AS BEFITS two distinguished gentlemen in their 60s, Mel Torme and George Shearing represent jazz at its most refined. The 60-year-old Chicago singer and the 66-year-old London pianist never resort to the pushed rhythm or the twisted tone to make their point, relying instead on the utter grace of their exquisite sound and precise phrasing.

Unlike their three previous Concord records, their new album, "An Elegant Evening," features them without any accompaniment. The spaces usually filled by a drummer or bassist only reinforce the duo's air of refinement. Shearing's keyboard architecture for each song is as restrained and lyrical as ever. Torme delivers his consonants cleanly, but he fills his pure-toned vowels with a sense of longing that seems to hang in the air.

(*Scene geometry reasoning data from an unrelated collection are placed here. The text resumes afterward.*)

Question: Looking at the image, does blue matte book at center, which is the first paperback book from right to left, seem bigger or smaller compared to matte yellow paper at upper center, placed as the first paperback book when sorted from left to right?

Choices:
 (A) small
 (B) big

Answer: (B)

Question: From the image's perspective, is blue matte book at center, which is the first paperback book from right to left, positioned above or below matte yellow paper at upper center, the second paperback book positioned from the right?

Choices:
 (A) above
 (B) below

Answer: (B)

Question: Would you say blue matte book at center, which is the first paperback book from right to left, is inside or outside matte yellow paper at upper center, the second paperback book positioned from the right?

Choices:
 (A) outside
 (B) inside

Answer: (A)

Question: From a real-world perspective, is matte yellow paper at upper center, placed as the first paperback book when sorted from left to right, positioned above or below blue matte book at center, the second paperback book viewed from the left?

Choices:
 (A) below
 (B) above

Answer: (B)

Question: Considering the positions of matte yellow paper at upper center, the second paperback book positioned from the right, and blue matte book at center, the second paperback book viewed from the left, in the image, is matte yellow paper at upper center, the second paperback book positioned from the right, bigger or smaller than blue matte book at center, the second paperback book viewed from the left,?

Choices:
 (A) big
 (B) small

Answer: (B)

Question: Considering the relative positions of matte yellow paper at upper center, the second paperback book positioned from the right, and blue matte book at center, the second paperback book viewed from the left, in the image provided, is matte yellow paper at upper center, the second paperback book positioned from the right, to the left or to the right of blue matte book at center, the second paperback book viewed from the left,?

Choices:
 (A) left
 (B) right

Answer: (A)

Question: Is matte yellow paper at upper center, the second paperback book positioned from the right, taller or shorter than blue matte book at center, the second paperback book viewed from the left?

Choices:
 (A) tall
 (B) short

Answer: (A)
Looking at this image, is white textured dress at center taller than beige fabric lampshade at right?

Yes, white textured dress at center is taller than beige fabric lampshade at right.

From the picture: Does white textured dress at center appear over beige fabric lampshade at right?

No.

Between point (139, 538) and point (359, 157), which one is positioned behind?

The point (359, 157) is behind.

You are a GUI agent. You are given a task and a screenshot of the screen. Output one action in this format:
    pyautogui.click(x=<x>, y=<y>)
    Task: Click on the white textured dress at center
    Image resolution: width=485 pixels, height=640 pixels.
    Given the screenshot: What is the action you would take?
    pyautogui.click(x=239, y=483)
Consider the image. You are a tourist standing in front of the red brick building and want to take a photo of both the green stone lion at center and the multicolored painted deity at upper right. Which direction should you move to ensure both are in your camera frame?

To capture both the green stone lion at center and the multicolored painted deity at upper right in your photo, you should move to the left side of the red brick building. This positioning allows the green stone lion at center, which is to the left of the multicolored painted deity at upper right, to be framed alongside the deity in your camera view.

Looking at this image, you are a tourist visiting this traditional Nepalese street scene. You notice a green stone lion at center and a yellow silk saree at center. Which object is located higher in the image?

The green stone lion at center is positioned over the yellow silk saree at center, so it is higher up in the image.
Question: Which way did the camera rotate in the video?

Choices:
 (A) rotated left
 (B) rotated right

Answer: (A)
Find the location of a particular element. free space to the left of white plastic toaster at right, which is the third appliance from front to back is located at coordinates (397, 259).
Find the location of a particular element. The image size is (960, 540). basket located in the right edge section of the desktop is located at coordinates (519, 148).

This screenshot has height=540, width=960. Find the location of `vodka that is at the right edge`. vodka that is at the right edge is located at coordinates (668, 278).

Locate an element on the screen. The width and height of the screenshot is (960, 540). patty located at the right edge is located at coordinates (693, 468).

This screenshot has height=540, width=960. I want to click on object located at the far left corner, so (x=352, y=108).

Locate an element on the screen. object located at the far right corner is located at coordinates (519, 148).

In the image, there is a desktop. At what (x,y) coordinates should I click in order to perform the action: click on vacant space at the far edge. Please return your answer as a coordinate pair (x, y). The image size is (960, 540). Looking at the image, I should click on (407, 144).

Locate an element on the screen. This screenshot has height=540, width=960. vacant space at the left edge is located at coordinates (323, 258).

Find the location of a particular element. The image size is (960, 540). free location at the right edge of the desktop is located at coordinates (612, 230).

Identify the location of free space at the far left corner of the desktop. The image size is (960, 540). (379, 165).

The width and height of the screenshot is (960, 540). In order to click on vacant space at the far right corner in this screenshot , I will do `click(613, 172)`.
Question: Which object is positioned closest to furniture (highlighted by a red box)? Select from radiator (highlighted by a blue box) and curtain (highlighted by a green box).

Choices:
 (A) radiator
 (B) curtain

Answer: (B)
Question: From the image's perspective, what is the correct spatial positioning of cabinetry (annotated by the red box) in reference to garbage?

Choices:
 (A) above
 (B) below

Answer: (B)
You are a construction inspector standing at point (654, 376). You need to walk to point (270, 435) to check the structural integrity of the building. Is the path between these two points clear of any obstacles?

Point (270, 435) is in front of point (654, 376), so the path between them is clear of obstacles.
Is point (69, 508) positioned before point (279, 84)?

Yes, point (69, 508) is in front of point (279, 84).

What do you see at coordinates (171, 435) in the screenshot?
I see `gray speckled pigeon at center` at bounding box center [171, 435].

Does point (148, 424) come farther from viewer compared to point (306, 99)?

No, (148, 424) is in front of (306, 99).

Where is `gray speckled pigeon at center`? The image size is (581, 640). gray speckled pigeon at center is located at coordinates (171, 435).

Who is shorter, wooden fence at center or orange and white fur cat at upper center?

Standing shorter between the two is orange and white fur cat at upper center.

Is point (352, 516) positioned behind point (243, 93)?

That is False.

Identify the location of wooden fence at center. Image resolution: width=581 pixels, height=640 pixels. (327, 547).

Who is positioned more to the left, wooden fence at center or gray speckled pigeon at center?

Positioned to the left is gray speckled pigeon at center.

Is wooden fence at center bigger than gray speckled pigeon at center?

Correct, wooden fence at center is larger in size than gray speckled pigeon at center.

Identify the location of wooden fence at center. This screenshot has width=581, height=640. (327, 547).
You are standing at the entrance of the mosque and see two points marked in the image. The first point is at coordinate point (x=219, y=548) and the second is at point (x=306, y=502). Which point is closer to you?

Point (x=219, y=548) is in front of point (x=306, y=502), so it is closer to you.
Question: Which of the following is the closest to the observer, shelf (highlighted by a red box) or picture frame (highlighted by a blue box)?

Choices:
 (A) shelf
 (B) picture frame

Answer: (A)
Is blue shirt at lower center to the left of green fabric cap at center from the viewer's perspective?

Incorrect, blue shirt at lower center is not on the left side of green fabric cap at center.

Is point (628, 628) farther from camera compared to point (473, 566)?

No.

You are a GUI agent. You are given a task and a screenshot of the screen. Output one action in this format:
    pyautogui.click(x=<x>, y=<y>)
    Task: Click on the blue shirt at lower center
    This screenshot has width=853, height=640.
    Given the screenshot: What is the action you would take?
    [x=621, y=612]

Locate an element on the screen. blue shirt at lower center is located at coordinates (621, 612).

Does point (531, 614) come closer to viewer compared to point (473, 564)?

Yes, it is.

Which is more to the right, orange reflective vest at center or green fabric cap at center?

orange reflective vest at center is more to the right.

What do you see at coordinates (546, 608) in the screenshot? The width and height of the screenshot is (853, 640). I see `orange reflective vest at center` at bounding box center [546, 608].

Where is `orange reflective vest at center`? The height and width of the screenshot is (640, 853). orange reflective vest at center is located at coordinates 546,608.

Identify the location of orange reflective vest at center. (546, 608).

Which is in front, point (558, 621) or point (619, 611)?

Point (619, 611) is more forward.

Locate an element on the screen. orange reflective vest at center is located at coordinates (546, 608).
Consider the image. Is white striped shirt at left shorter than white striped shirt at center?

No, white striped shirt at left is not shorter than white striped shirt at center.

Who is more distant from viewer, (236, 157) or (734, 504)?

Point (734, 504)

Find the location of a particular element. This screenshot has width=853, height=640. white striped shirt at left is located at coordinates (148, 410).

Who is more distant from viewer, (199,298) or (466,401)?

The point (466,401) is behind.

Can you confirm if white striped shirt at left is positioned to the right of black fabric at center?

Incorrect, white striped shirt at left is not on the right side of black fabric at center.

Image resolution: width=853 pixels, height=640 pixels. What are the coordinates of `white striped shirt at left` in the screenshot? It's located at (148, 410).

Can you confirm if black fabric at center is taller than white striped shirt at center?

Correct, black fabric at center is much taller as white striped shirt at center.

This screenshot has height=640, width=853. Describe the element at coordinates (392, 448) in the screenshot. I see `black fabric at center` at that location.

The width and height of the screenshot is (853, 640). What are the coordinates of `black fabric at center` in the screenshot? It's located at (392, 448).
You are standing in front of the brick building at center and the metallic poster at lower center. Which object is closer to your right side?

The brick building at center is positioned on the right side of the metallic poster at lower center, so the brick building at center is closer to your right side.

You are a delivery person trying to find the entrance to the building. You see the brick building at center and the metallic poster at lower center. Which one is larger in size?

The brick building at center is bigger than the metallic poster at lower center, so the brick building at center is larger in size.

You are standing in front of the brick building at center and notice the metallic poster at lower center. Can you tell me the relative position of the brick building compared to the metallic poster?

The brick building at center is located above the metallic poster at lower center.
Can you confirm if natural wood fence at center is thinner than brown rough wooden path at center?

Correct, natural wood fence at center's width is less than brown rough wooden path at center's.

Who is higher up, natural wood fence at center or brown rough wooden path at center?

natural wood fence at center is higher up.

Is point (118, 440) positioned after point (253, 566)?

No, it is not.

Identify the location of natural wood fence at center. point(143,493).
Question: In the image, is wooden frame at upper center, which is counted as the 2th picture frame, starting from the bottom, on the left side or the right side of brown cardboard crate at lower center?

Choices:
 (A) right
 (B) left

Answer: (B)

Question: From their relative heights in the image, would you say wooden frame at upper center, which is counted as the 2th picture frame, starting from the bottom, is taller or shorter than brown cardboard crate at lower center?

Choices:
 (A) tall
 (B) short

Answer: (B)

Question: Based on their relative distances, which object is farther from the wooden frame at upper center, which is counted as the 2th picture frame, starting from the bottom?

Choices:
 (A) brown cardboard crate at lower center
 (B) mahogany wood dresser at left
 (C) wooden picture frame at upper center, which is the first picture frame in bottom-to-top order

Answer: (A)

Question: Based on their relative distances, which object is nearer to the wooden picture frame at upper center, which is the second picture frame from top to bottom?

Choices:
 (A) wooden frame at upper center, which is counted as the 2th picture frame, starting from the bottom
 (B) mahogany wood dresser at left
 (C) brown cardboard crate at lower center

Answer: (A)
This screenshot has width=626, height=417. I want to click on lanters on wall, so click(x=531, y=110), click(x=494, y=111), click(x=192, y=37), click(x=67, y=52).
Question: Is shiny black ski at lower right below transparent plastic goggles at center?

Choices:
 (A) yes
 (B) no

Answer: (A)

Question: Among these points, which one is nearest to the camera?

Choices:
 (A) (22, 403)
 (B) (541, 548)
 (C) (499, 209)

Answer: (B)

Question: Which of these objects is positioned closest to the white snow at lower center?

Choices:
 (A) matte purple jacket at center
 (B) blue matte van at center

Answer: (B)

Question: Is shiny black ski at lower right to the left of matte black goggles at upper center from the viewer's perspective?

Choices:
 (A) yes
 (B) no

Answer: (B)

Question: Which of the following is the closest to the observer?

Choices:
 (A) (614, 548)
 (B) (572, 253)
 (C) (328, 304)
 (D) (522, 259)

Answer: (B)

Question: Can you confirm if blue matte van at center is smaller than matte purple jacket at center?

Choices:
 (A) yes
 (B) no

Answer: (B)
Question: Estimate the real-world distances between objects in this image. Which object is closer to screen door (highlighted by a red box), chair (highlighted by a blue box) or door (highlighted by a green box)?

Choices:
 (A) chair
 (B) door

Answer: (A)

Each participant contributes one strong song of his own composition: Both Torme's "After the Waltz Is Over" and Shearing's "You Changed my Life" capture, in unhurried phrases, the swooning intoxication of new love. The album's best song, though, is Harold Arlen's "Last Night, When We Were Young"; the pauses between Torme's melancholy vowels and Shearing's spare phrases say more about heartbreak than the most tortured moans.

MEL TORME & GEORGE SHEARING -- "An Elegant Evening" (Concord, C-294); Torme appears through Sunday at Blues Alley.